GreenPen Investments focuses on revitalizing housing in Jersey City outside downtown

GreenPen Investments co-founders Jerome Fazzari and Lorna McManus spoke about revitalizing housing in areas of Jersey City outside of the affluent downtown.

Jerome Fazzari and Lorna McManus, a married couple and co-founders of GreenPen Investments INC., spoke with Real Jersey City about their business which focuses on revitalizing housing outside of Jersey City’s affluent downtown area.

McManus started by talking about the origins of the company, including the business focus of GreenPen Investments.

“We moved down to Jersey City just shortly before we got married. We came down here because we are interested in revitalizing different neighborhoods throughout the western half of the city,” said McManus.

“What we do with GreenPen Investments is we renovate single-family and multi-family properties throughout the western half of the city, and then either we sell them or rent them out to different people.”

Fazzari acknowledged that while the business may not seem profitable to many people, the low overhead of GreenPen Investments helps them succeed.

“Most developers focus on the luxury market or downtown markets where the highest and best use can be achieved,” said Fazzari.

“We tend to focus on areas that are considered by most to be low-income areas, but for us it works really well. We have a low overhead, just my wife and I in the company, we hire all third-party contractors, and everyone needs a place to live and we feel that we provide the neighborhoods with a good service.”

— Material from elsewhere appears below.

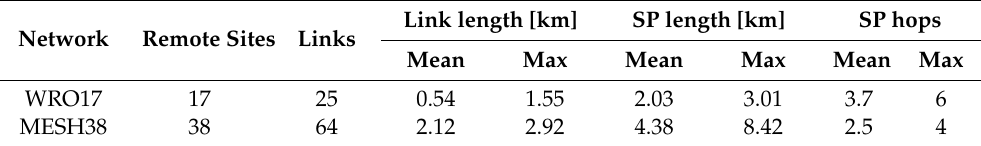
Figure 3. WRO17 and MESH38 network topologies showing fiber connectivity between remote sites (circles) and hub site (hexagon); the triangles in WRO-17 represent real antenna locations. Table 4. Characteristics of analyzed networks; SP denotes the shortest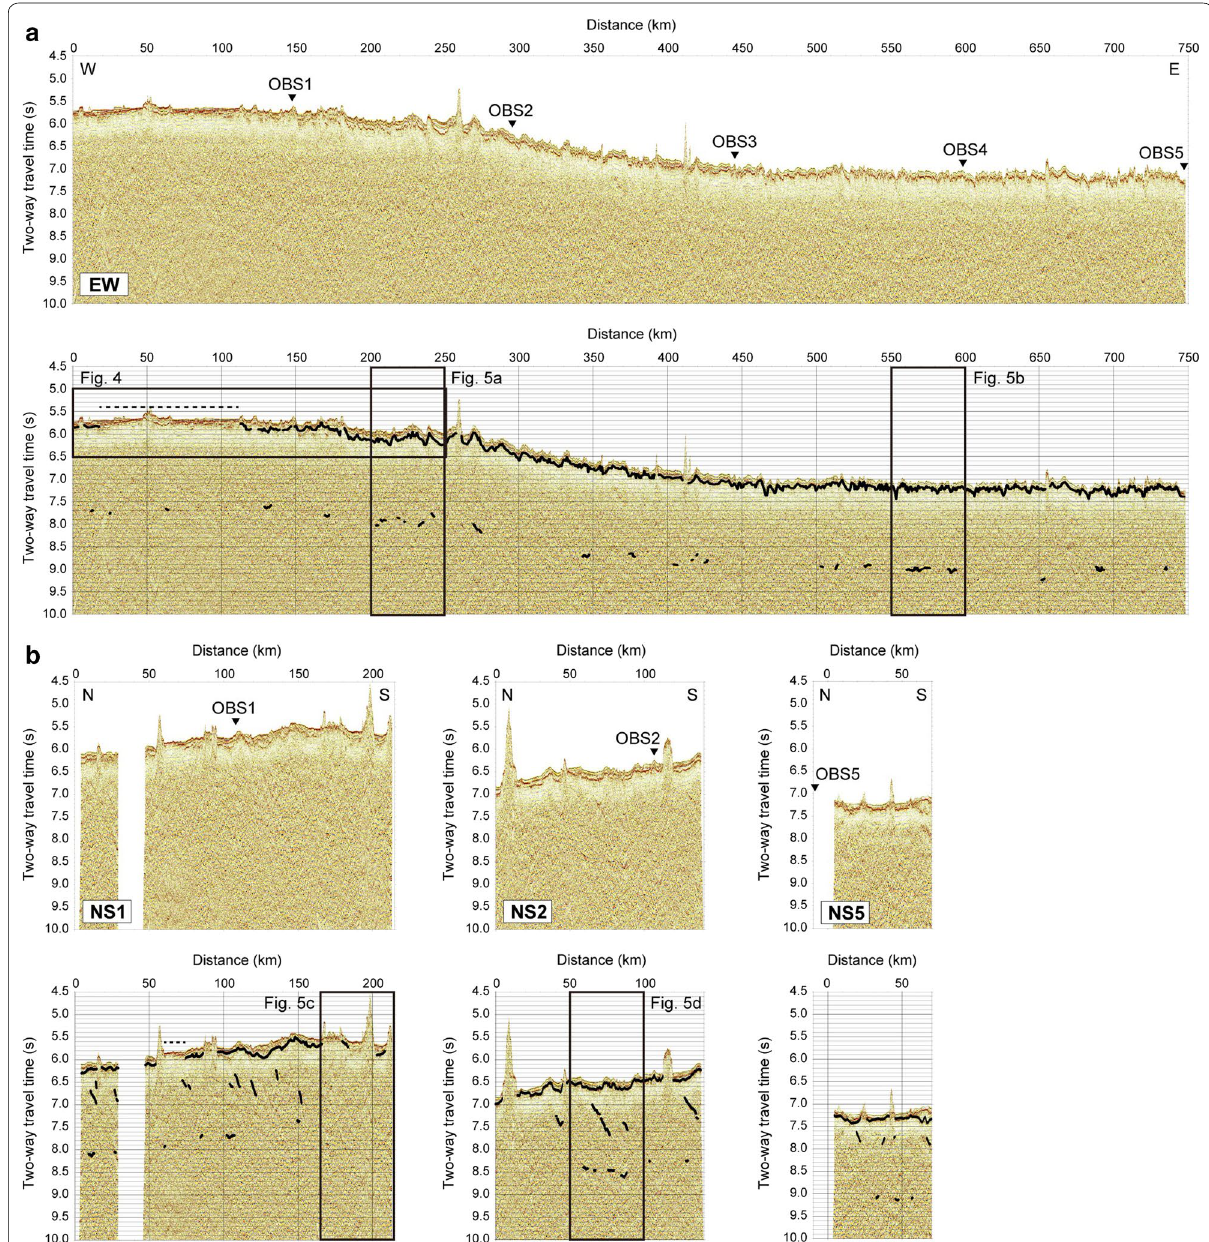
Fig. 2 Multi-channel seismic reflection images of a the EW line and b the NS lines. In the lower panels, black lines are used to highlight prominent seismic reflectors on the sections. Dashed lines indicate areas where the reflectivity is high at the seafloor and the basement. Rectangles indicate areas shown in Figs. 4 and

McManus said that the properties they buy tend to be from older people who haven’t renovated in thirty to forty years, and that “the distress is really in the aesthetic.”

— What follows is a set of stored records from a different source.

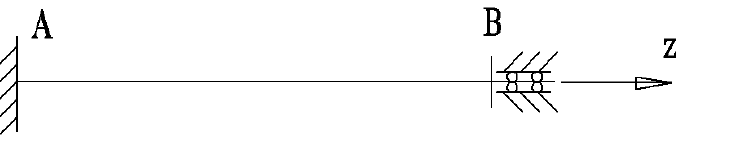
Figure 6. Constraint diagram of torsional thin-walled bar with open cross-section.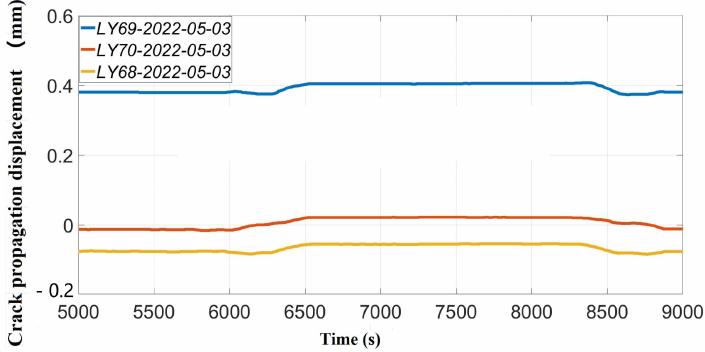
Figure 11. Crack signal waveform collected by distributed fiber Bragg grating crack sensor.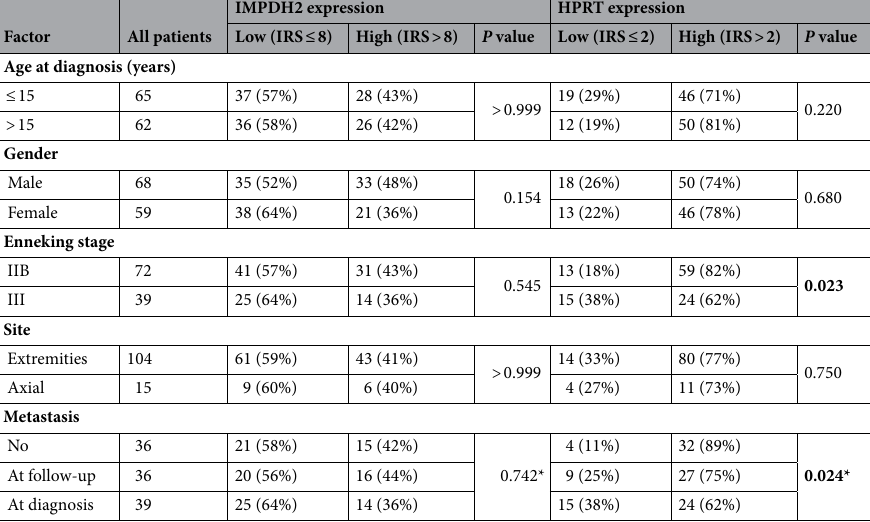
Table 1. Characteristics of osteosarcoma patients in study cohort. P values were calculated with Fisher’s exact test. * P values were calculated with Chi-square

Fazzari added that a big problem he sees with older properties is flat roofs. He says that “if you don’t maintain your flat roof, and the gutters, you get a lot of water leakage from rain – which leads to plaster damage, and then eventually you get structural damage.”

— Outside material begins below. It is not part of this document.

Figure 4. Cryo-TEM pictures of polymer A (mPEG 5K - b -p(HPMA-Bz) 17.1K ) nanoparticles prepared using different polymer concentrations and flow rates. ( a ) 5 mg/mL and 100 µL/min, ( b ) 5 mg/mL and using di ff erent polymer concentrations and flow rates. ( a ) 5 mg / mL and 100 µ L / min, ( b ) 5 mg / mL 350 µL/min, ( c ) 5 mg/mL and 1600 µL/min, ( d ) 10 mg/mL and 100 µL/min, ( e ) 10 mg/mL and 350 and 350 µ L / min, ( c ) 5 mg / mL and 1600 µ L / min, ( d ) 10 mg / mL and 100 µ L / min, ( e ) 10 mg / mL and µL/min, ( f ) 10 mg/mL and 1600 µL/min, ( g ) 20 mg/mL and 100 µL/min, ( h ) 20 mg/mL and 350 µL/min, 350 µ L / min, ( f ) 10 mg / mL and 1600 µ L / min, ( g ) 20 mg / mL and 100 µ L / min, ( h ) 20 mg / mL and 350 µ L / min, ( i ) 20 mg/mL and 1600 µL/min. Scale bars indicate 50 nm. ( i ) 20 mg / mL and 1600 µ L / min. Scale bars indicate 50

Chiming in on the proposed Lincoln Park Historic District, Fazzari added that he liked the idea of trying to preserve older, historic properties, but that there needed to be a “middle ground.”

“I agree that you shouldn’t demolish these old properties if they can be saved… But I also don’t think that someone on a limited budget, fixed-income or senior citizen, should have to go before the [planning board] or submit for approvals every time they want to paint their railing or replace a window.”

Finally, McManus said that if Jersey City could streamline the building department online it would be helpful for their business, homeowners, and people working in the department.